To do
Write out every line below unchanged, leaving the pictures out.

Input data
########
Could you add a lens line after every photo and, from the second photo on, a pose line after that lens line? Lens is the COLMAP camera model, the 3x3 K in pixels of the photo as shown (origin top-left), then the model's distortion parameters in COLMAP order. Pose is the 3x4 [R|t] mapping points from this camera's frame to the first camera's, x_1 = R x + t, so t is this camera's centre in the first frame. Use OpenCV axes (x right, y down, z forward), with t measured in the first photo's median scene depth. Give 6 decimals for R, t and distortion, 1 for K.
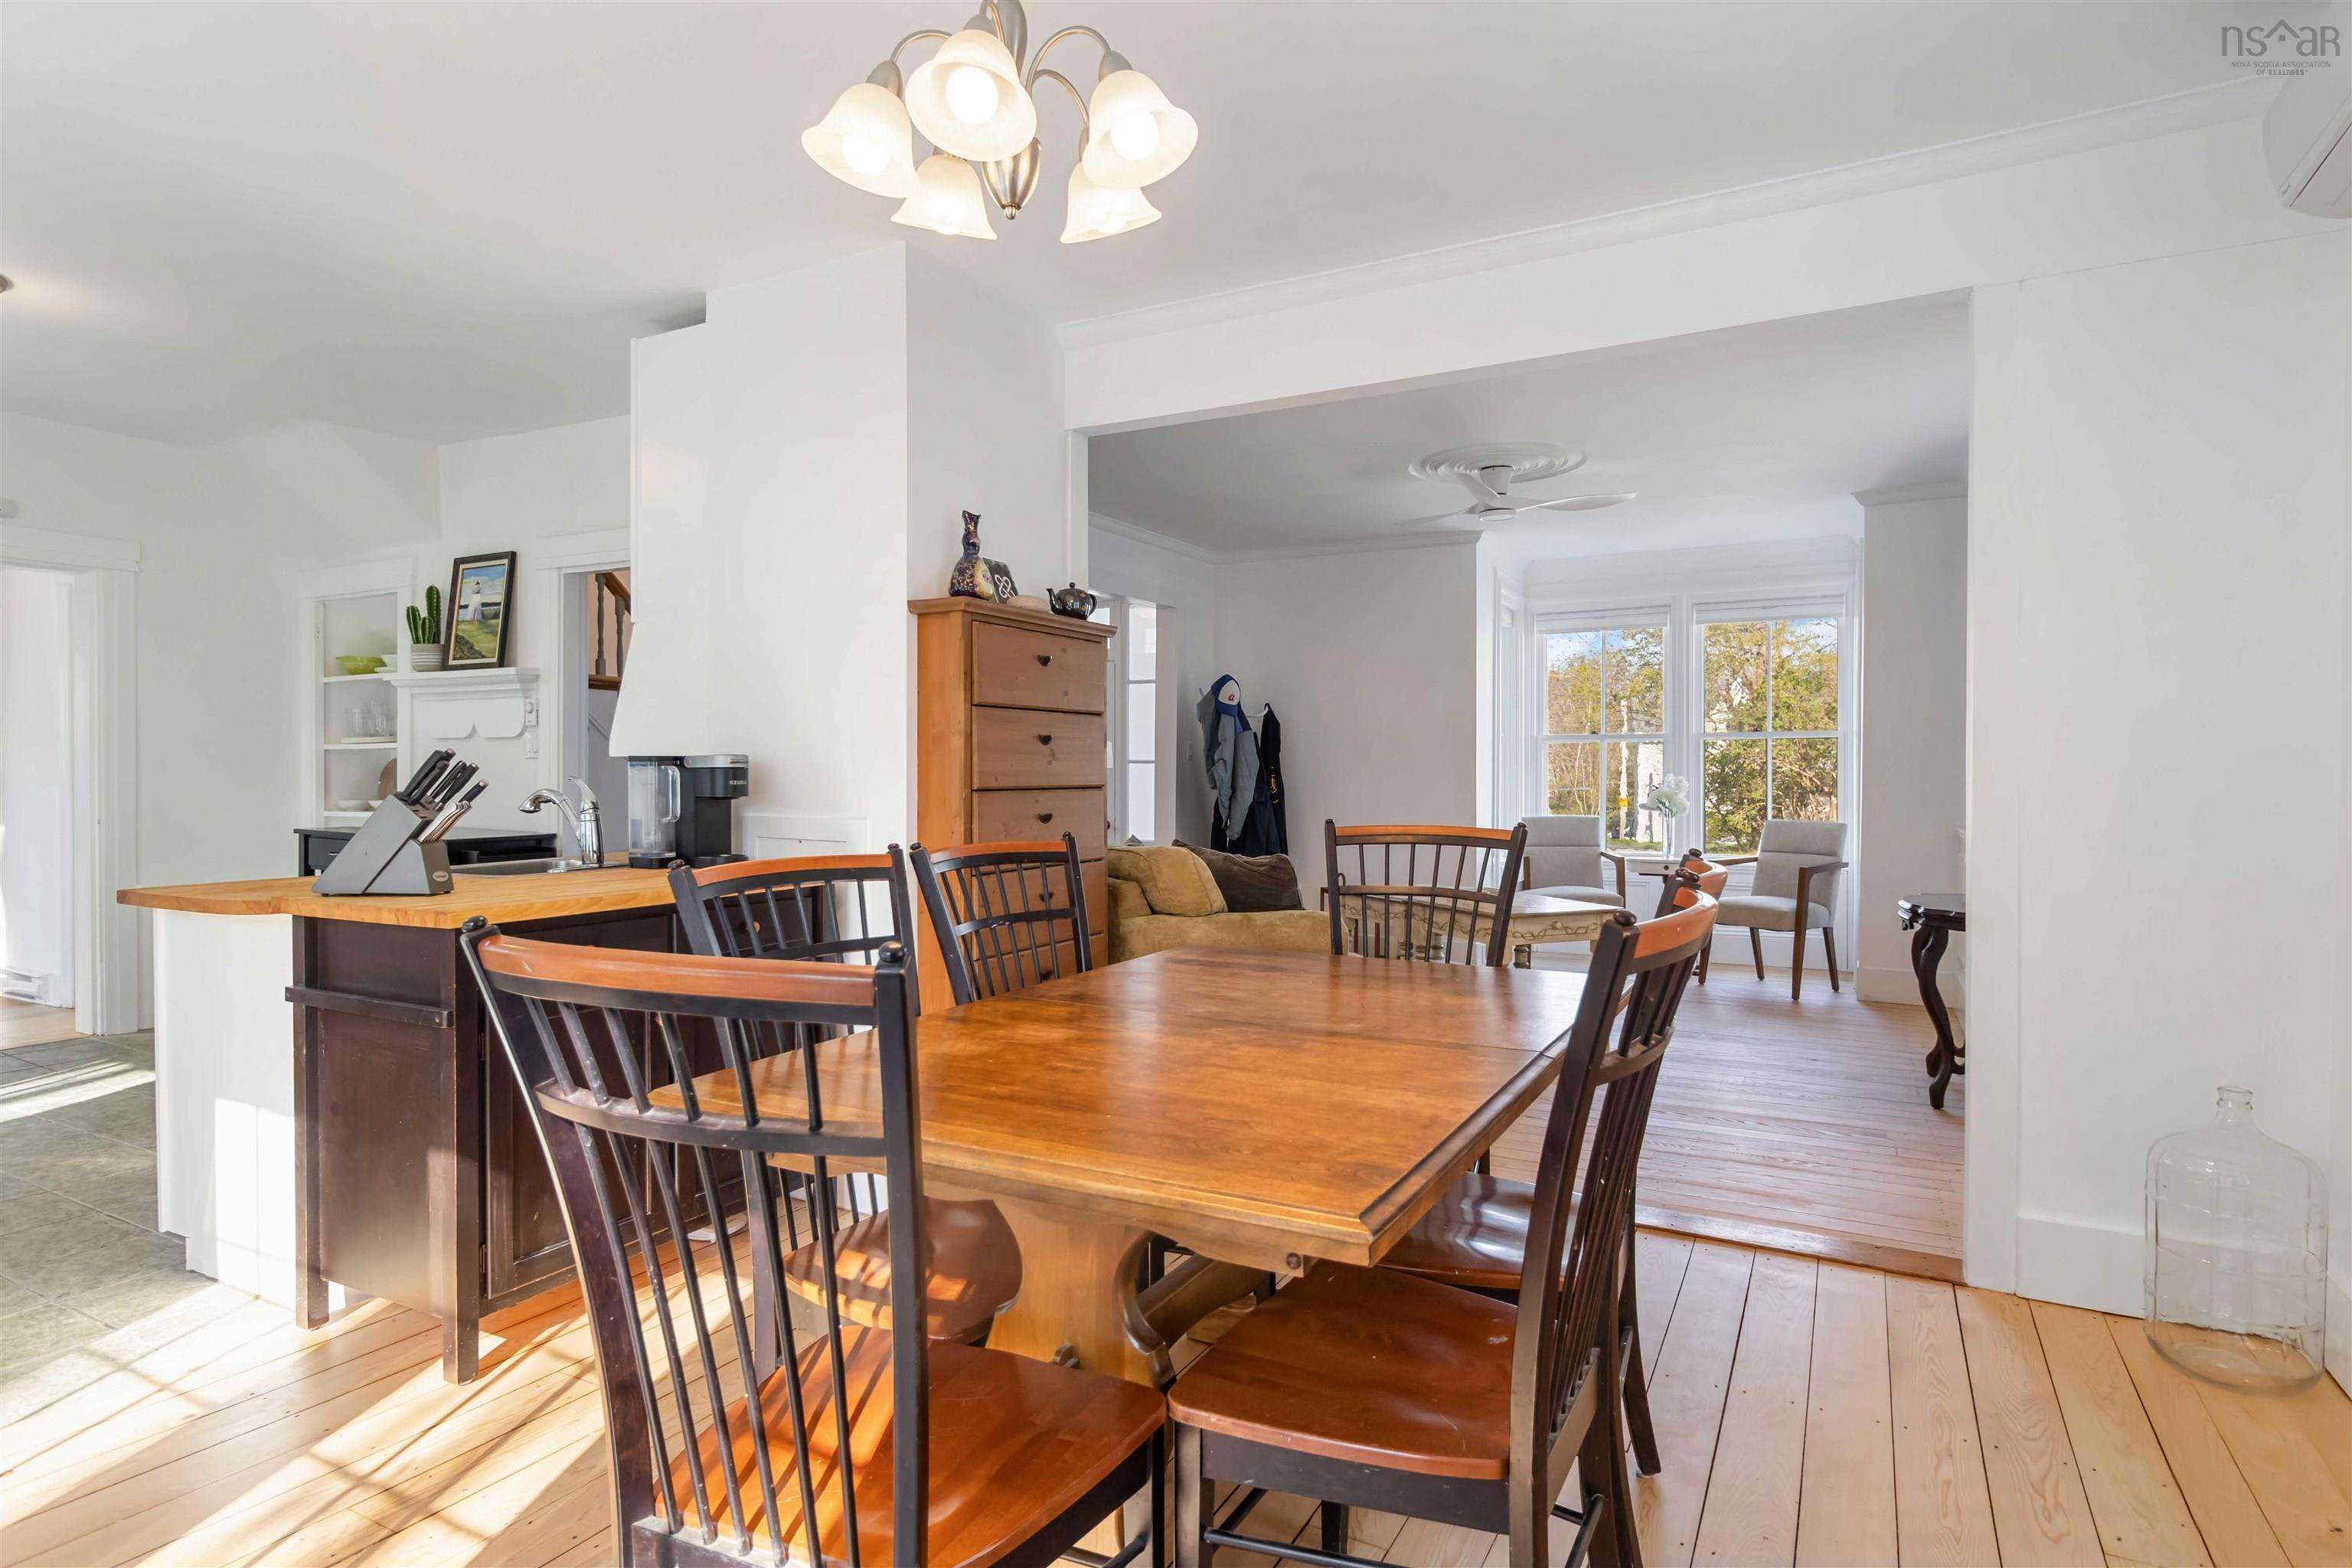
lens RADIAL K [[1278.8, 0, 1176.0], [0, 1278.8, 784.0], [0, 0, 1]] dist [0.000687, -0.000463]
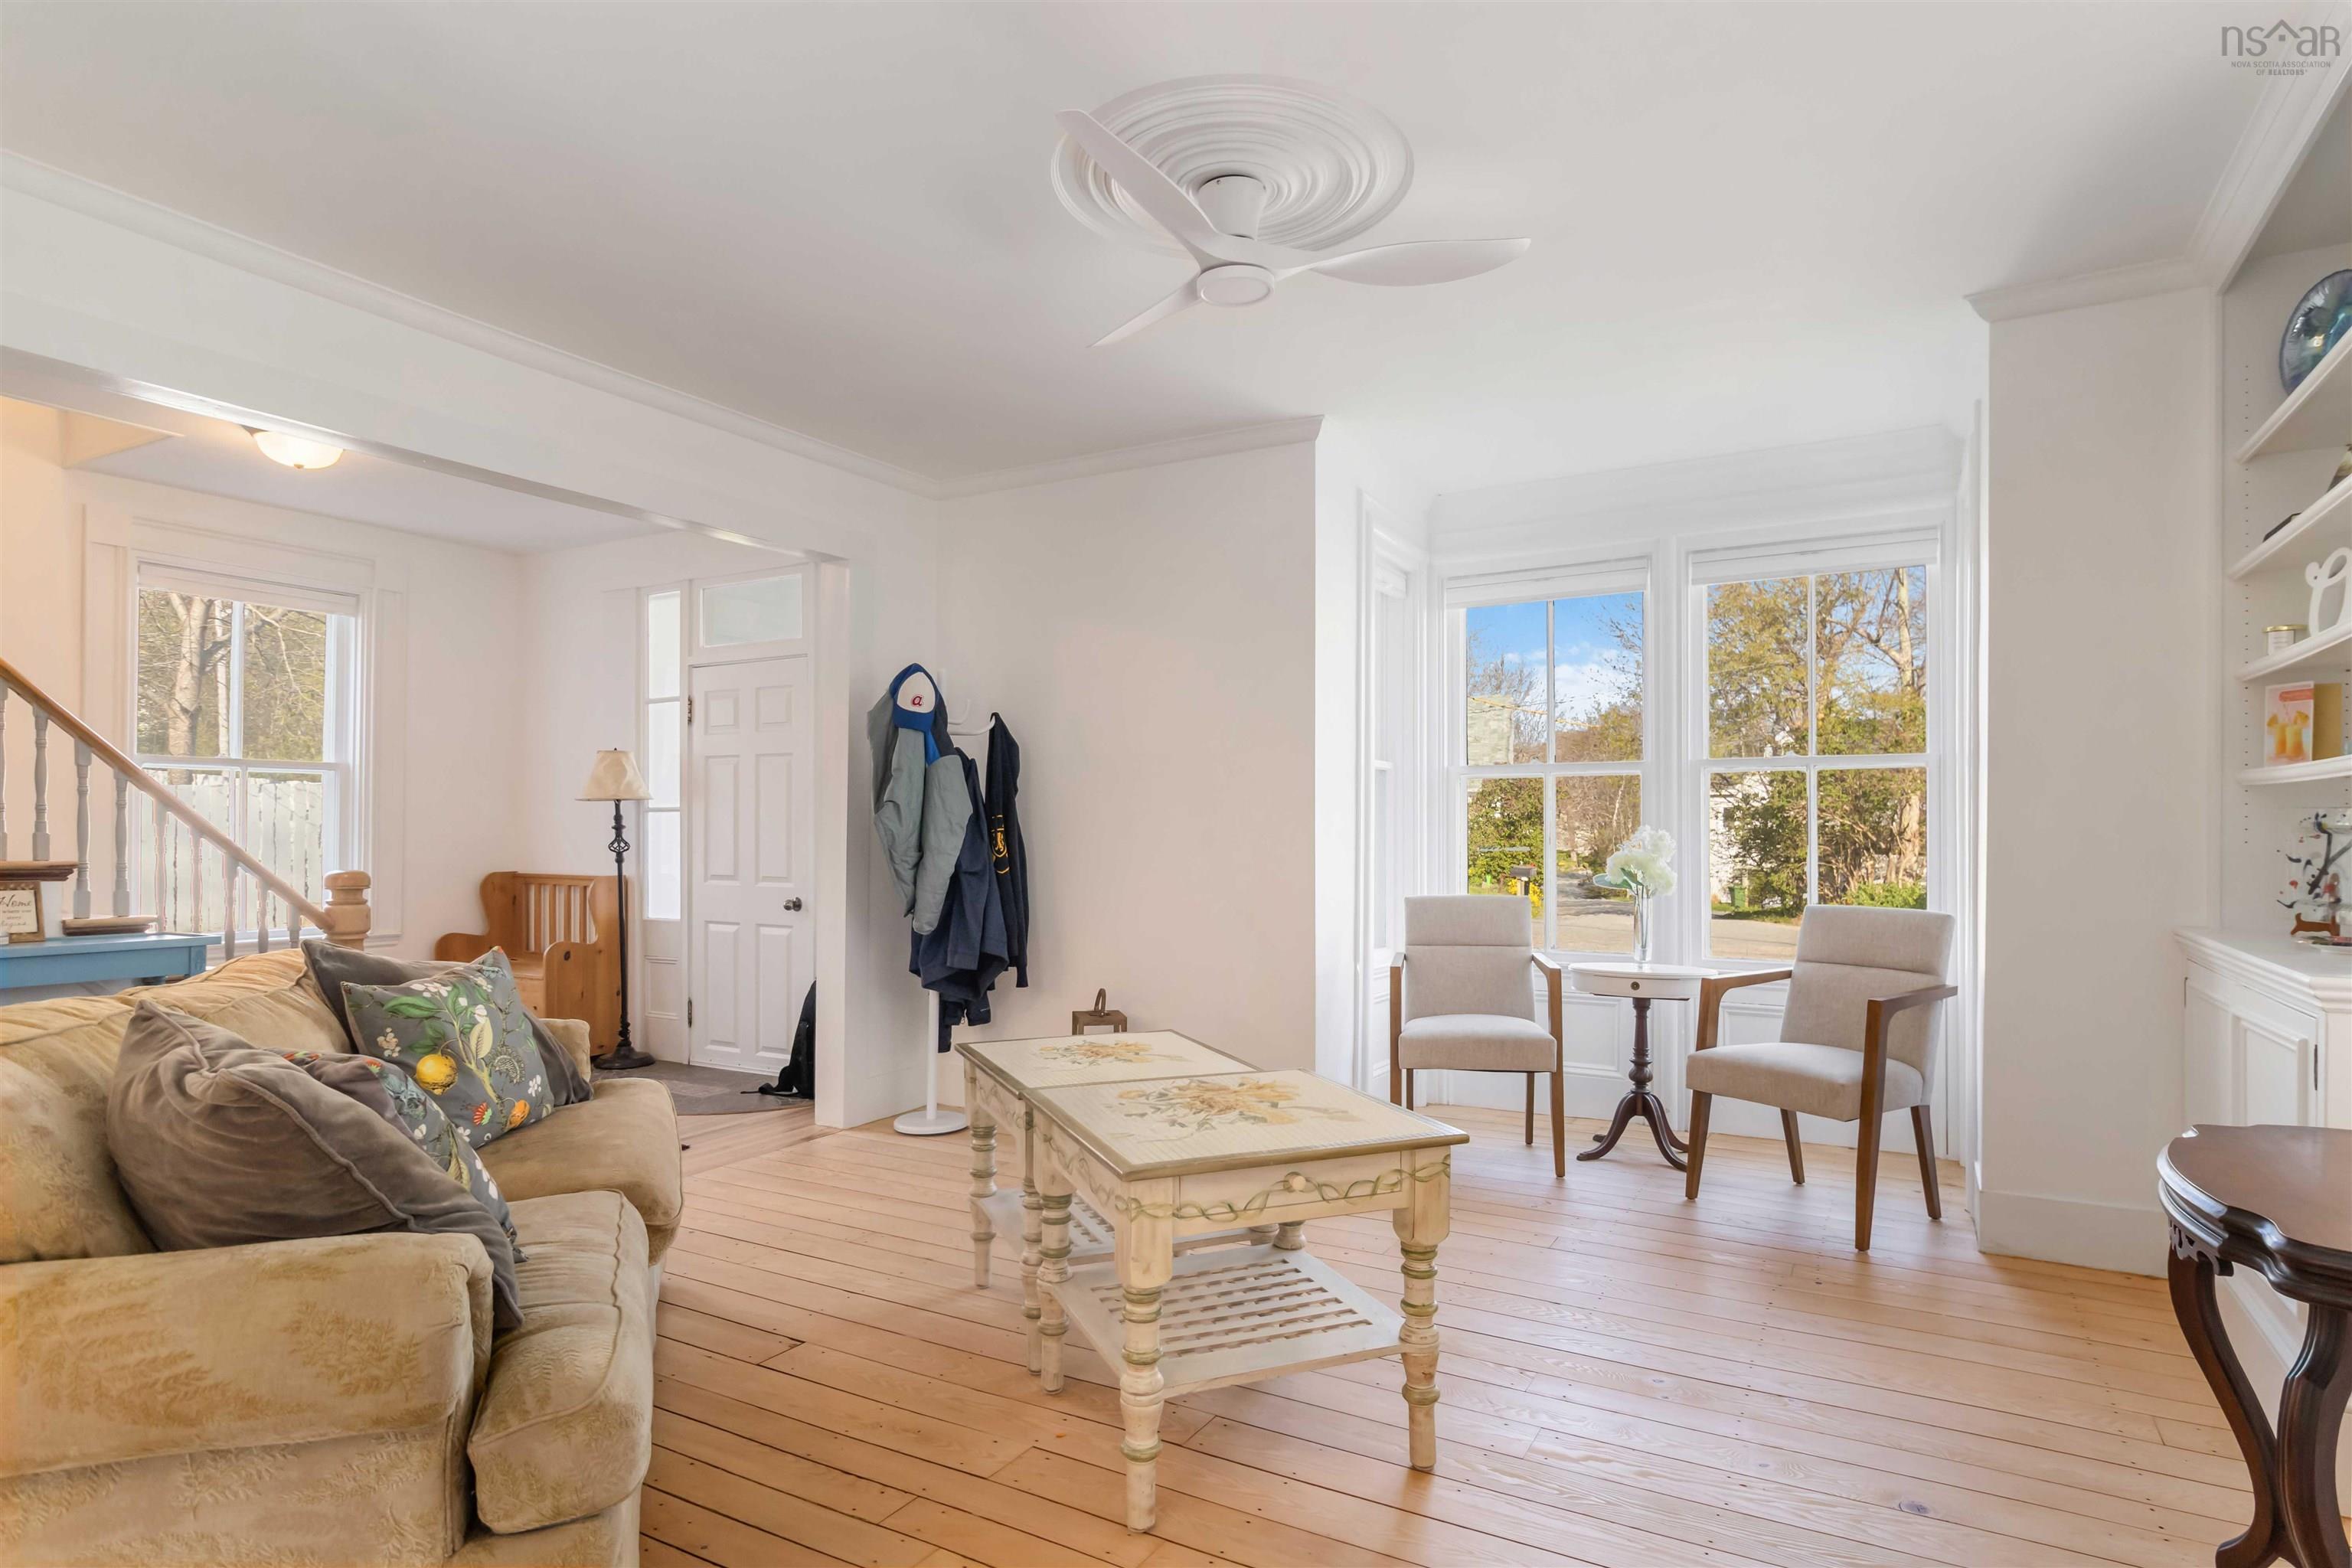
lens RADIAL K [[1272.7, 0, 1180.4], [0, 1272.7, 821.5], [0, 0, 1]] dist [0.002885, -0.000458]
pose [[0.999541, 0.001026, -0.030265, 0.188708], [-0.001415, 0.999917, -0.012841, -0.002272], [0.030249, 0.012878, 0.999459, 0.400197]]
########
Task solution
Could you add a lens line after every photo and, from the second photo on, a pose line after that lens line? Lens is the COLMAP camera model, the 3x3 K in pixels of the photo as shown (origin top-left), then the model's distortion parameters in COLMAP order. Pose is the 3x4 [R|t] mapping points from this camera's frame to the first camera's, x_1 = R x + t, so t is this camera's centre in the first frame. Use OpenCV axes (x right, y down, z forward), with t measured in the first photo's median scene depth. Give 6 decimals for R, t and distortion, 1 for K.
lens RADIAL K [[1278.8, 0, 1176.0], [0, 1278.8, 784.0], [0, 0, 1]] dist [0.000687, -0.000463]
lens RADIAL K [[1272.7, 0, 1180.4], [0, 1272.7, 821.5], [0, 0, 1]] dist [0.002885, -0.000458]
pose [[0.999541, 0.001026, -0.030265, 0.188708], [-0.001415, 0.999917, -0.012841, -0.002272], [0.030249, 0.012878, 0.999459, 0.400197]]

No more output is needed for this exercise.